### ENTRIES PROVIDED:

*** Begin section ***

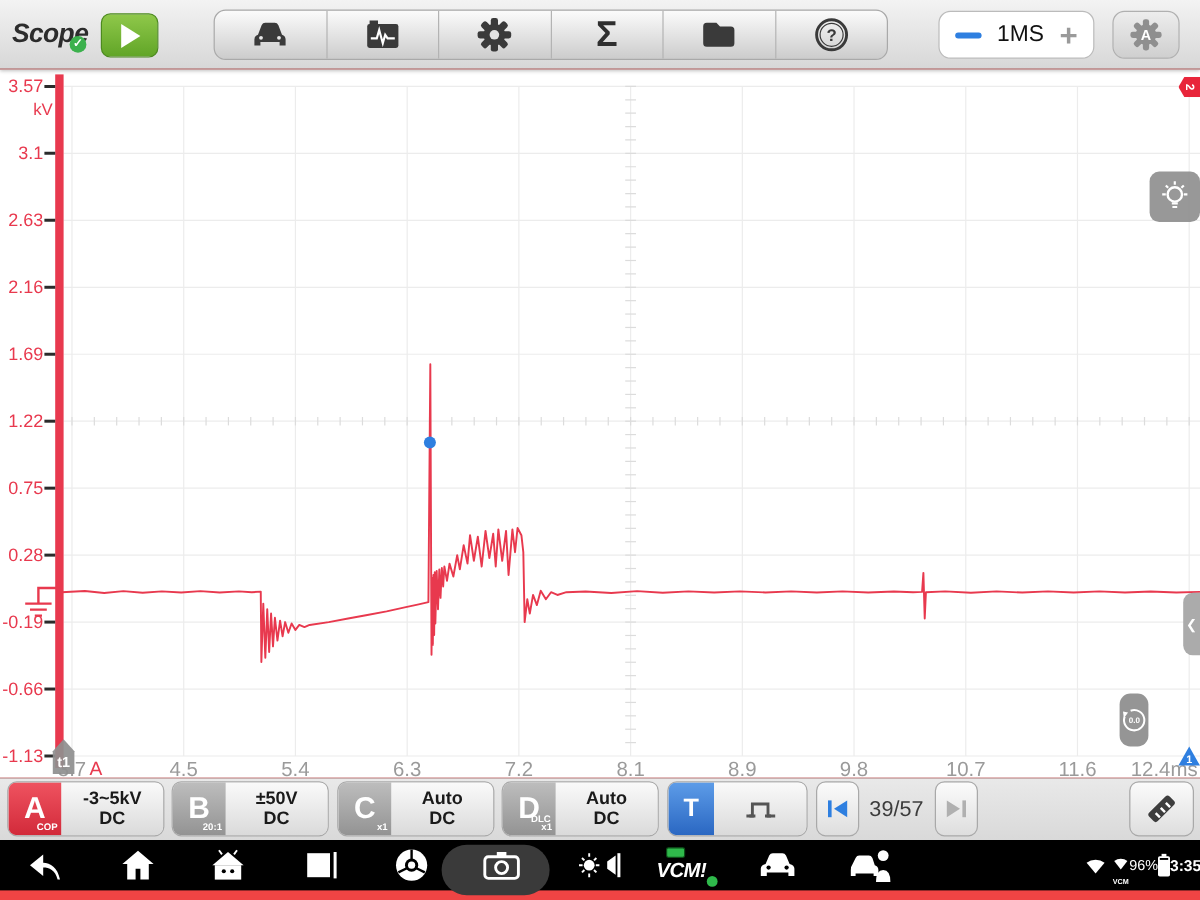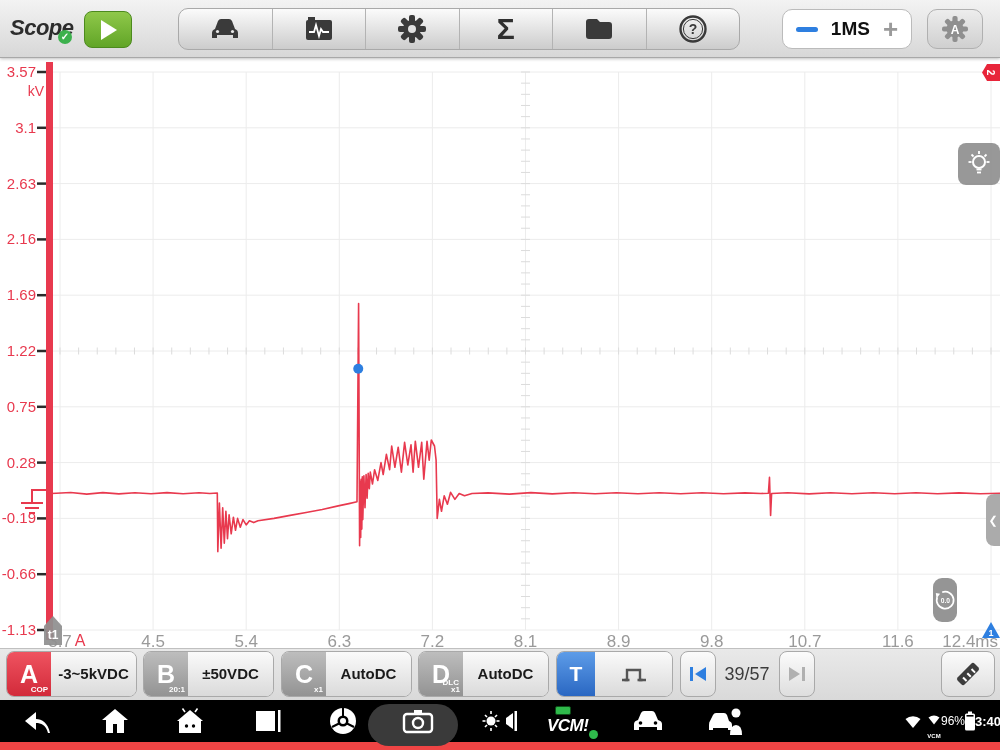"1MS" .rate-val { font-weight: bold -> normal }
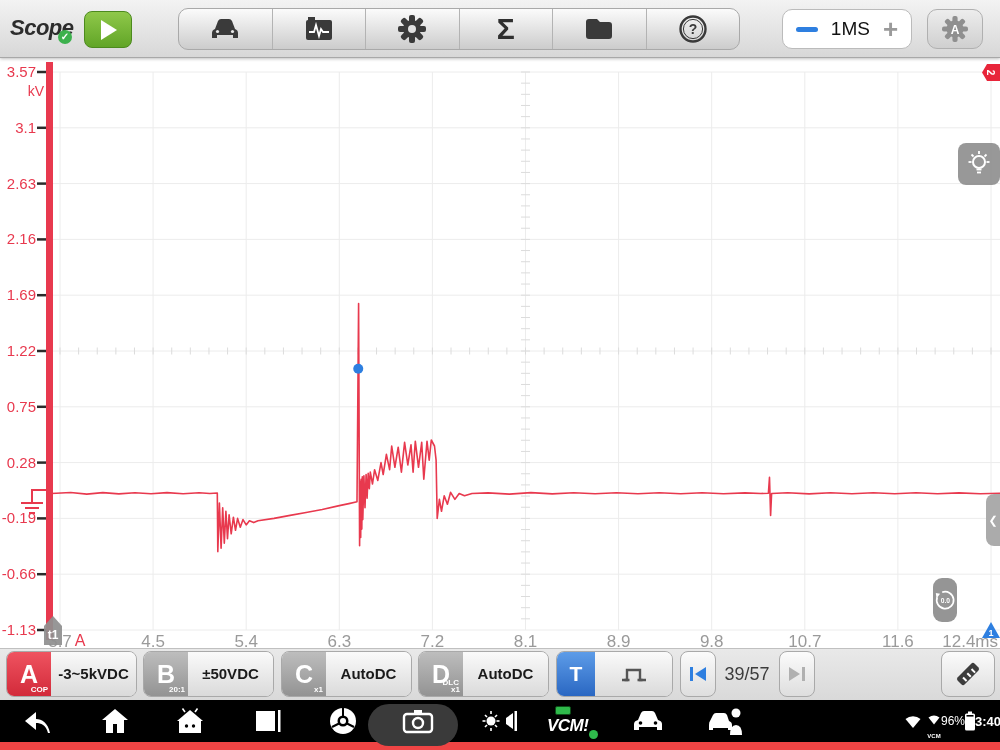"-3~5kV" .chval { flex-direction: row -> column }
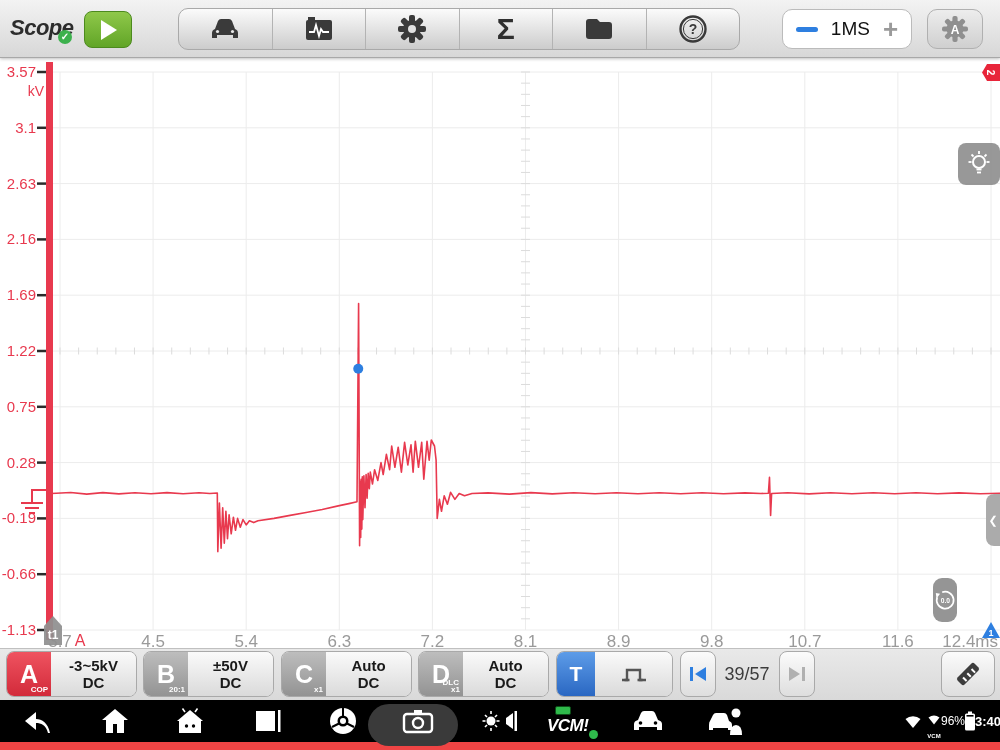"3:40" div.st-text { text: 3:40 -> 3:35 }
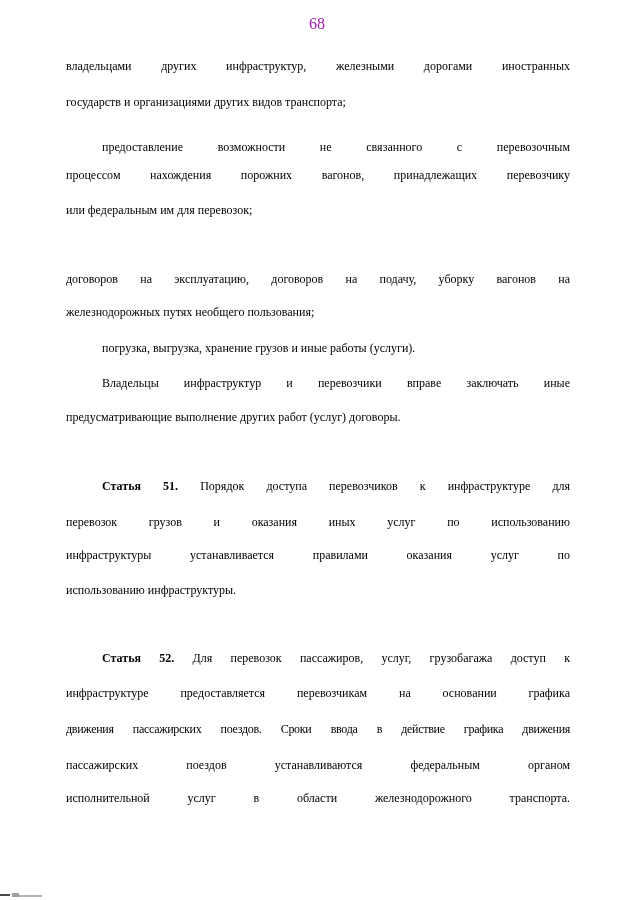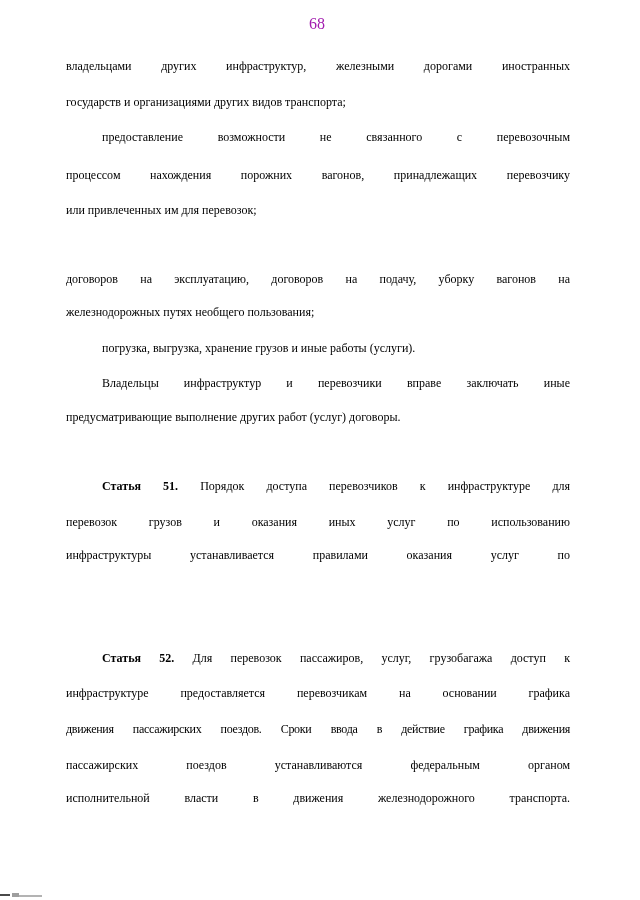"предоставление возможности не связанного" div.line { top: 127px -> 137px }
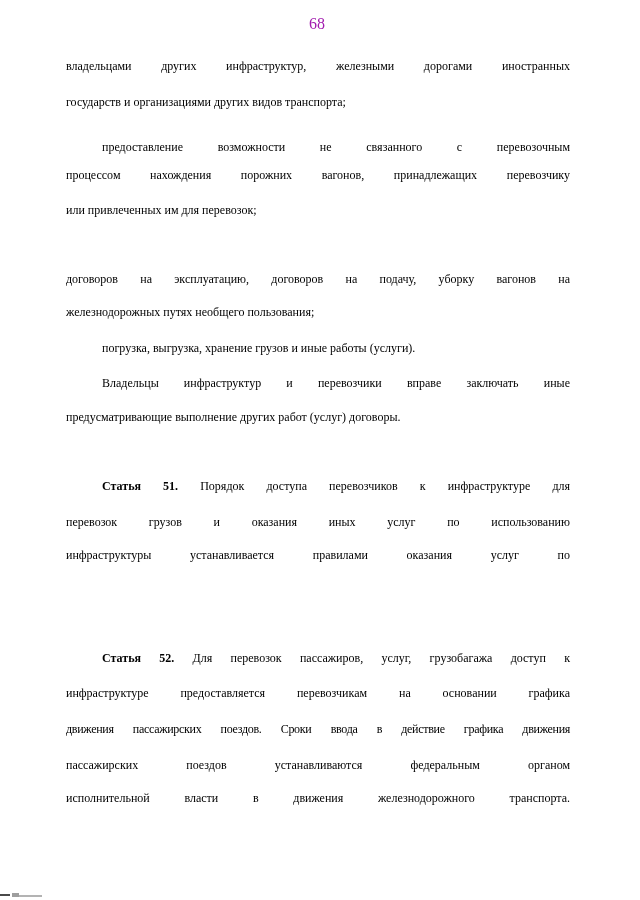"или привлеченных им для перевозок;" span { text: привлеченных -> федеральным }
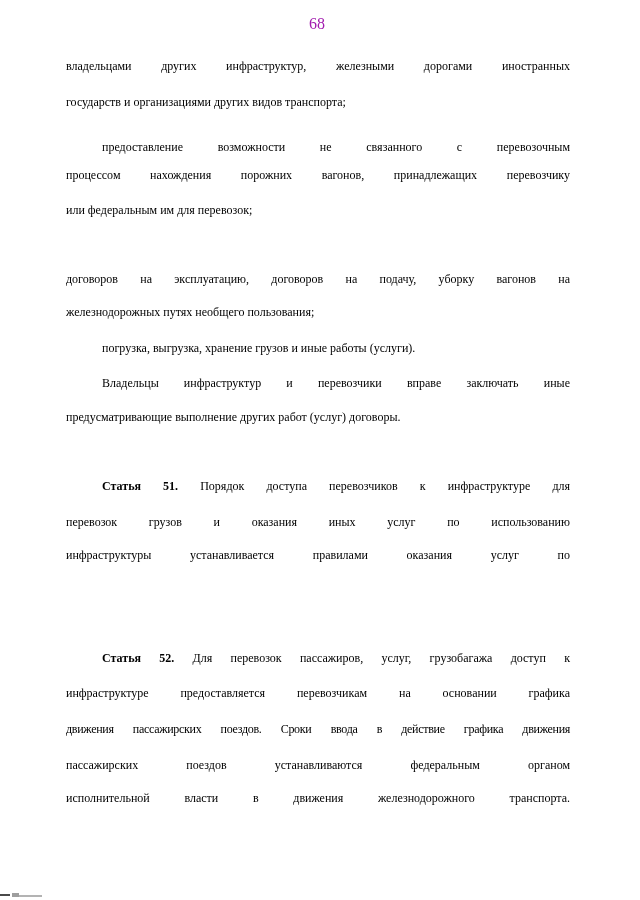"использованию инфраструктуры." div.line { html: none -> <div><span></span><span>использованию инфраструктуры.</span></div> }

*** End section ***

### EXERCISE PROMPT:
A verbatim copy of the listing, with all pictures removed, is required.

### TASK RESPONSE:
"1MS" .rate-val { font-weight: bold -> normal }
"-3~5kV" .chval { flex-direction: row -> column }
"3:40" div.st-text { text: 3:40 -> 3:35 }
"предоставление возможности не связанного" div.line { top: 127px -> 137px }
"или привлеченных им для перевозок;" span { text: привлеченных -> федеральным }
"использованию инфраструктуры." div.line { html: none -> <div><span></span><span>использованию инфраструктуры.</span></div> }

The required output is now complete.